Miller, the former governor and U.S. Senator, was in Gainesville on Tuesday to autograph copies of his new book, "Purt Nigh Gone, The Old Mountain Ways."

He said the response to the book has been mostly favorable.

"One fellow told me that I had too many big words in the first chapter," Miller said in his familiar mountain twang. "Another fellow told me that he had all my books about the mountains and ‘this is the third time you’ve told us in detail how to butcher a hog.’"

Miller covers a variety of topics in his 171-page book. He talks about everything from making moonshine to making music.

Cecil Martin of Gainesville asked Miller if he thought his values harkened to a different time.

"I don’t even belong in this century," Miller said. "I think I’m a man of the 1940s and ’50s."

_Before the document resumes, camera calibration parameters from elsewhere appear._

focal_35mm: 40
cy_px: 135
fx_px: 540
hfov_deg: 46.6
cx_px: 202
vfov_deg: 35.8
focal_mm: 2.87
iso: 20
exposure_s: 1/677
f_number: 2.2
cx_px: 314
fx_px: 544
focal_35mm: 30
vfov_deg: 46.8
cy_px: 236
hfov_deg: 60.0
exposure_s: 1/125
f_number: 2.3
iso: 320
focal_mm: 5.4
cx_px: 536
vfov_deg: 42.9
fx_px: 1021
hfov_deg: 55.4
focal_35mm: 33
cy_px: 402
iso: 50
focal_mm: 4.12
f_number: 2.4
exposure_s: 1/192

Miller’s book laments that the influence of pop culture and media, once foreign to the mountains, have all but erased the attributes that were so identified with the region.

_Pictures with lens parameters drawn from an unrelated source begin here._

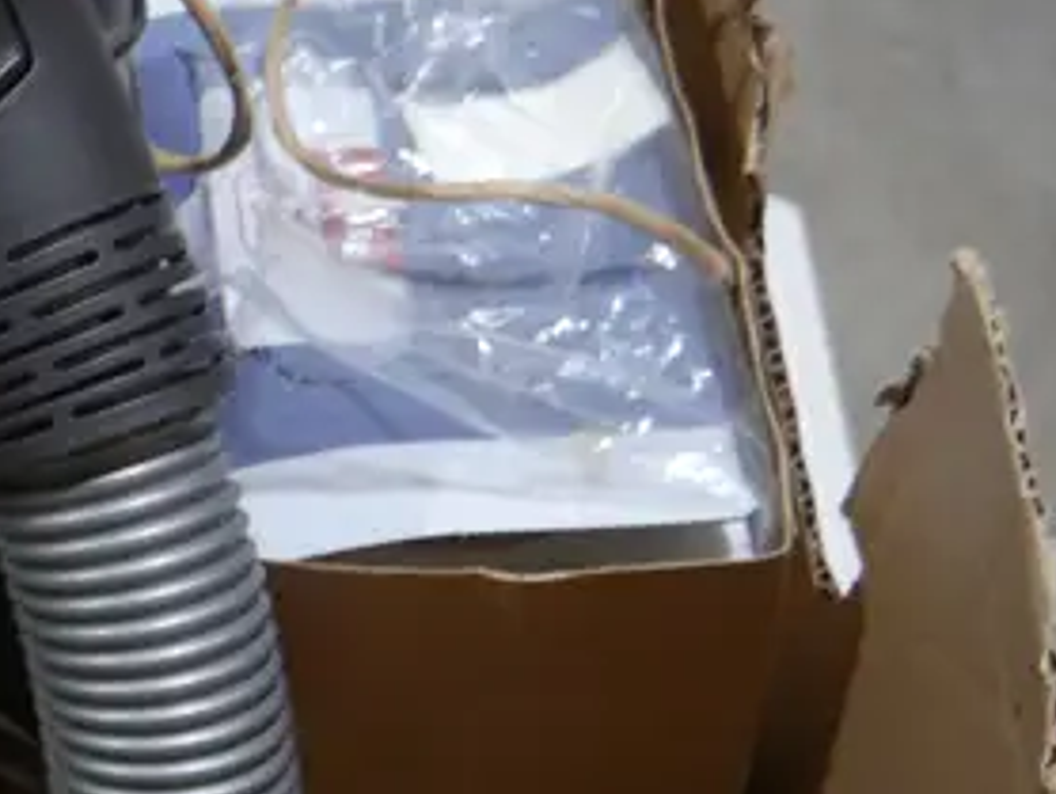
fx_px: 3145
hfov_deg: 16.3
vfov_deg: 14.3
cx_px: -798
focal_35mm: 103
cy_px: 226
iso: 200
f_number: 3.5
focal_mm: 14
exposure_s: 1/80
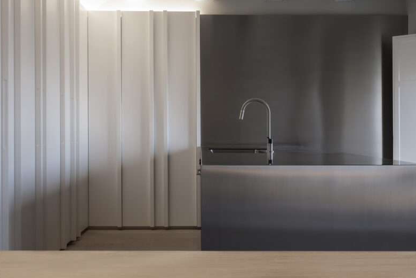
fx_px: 485
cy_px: 113
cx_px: 193
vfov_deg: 31.8
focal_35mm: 42
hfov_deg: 46.4
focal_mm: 21.4
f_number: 6.4
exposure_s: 1/5
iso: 100
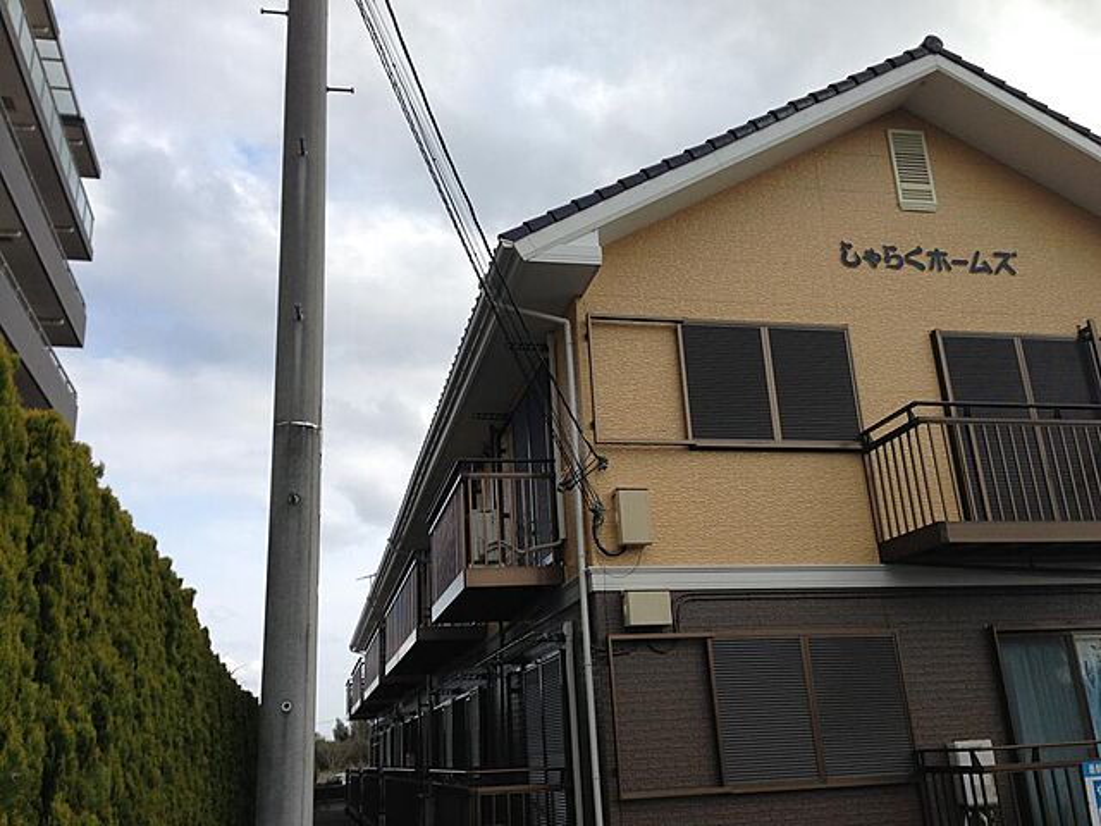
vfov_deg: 42.9
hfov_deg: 55.4
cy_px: 413
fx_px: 1050
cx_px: 550
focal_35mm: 33
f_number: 2.4
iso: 50
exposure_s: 1/797
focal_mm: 4.13
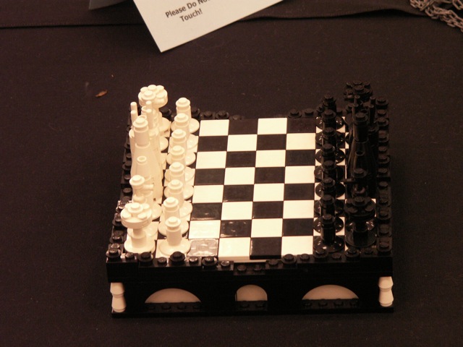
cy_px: 174
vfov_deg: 8.8
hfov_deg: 11.8
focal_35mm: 168
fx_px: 2247
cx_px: 232
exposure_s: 1/15
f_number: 4
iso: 160
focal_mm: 27.43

"The cruel and shallow parodies like the comic strip ‘Snuffy Smith,’ the overdrawn stereotypes patterned for ridicule like the television program ‘The Beverly Hillbillies’ and the false portrayal of mountain people as depraved and amoral cretins by writers like James Dickey in his popular novel ‘Deliverance,’ have done lasting harm in how the mountaineer is portrayed," Miller writes in his book.

Miller closes the book with his personal list of 101 reasons he lives in Appalachia.

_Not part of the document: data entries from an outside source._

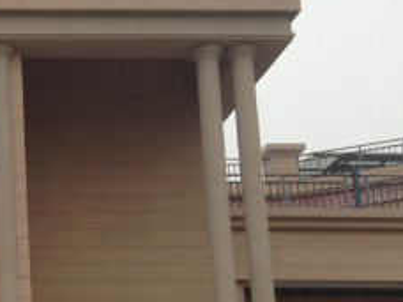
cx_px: -224
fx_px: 1432
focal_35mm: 123
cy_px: 323
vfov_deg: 11.9
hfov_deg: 14.8
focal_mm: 4.28
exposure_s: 1/159
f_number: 2.4
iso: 50
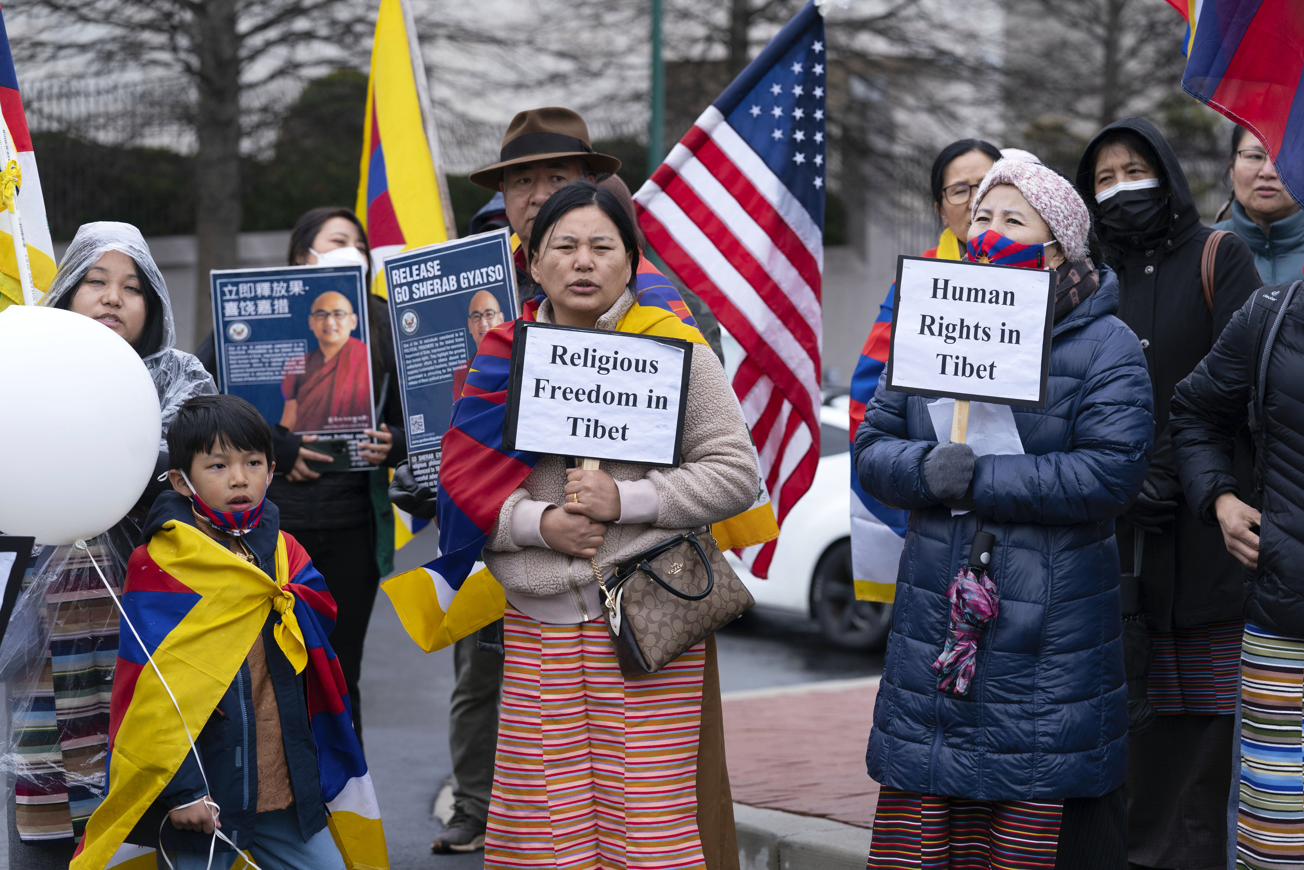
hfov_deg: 18.8
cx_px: 652
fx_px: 3948
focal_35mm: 109
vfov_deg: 12.6
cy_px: 435
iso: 250
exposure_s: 1/500
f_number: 5
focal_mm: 109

Among them — no gnats, dogs ride in the front seat of your pickup and adult males do not wear their caps backwards or sideways.

Miller uses a broad brush to describe Appalachia and counts as its natives Jefferson, Jackson and Lincoln.

He lists as among his favorite places the Natural Bridge near Lexington, Va., and includes Jefferson’s Monticello and the Biltmore estate as examples of some of its greatest architecture.

Closer to home, he takes pride in living less than an hour from places like Hanging Dog, Bug Snort, Shake Rag, Granny Squirrel Gap, Chunky Gal Mountain, Raw Dough, War Woman, Bad Creek and Worse Creek.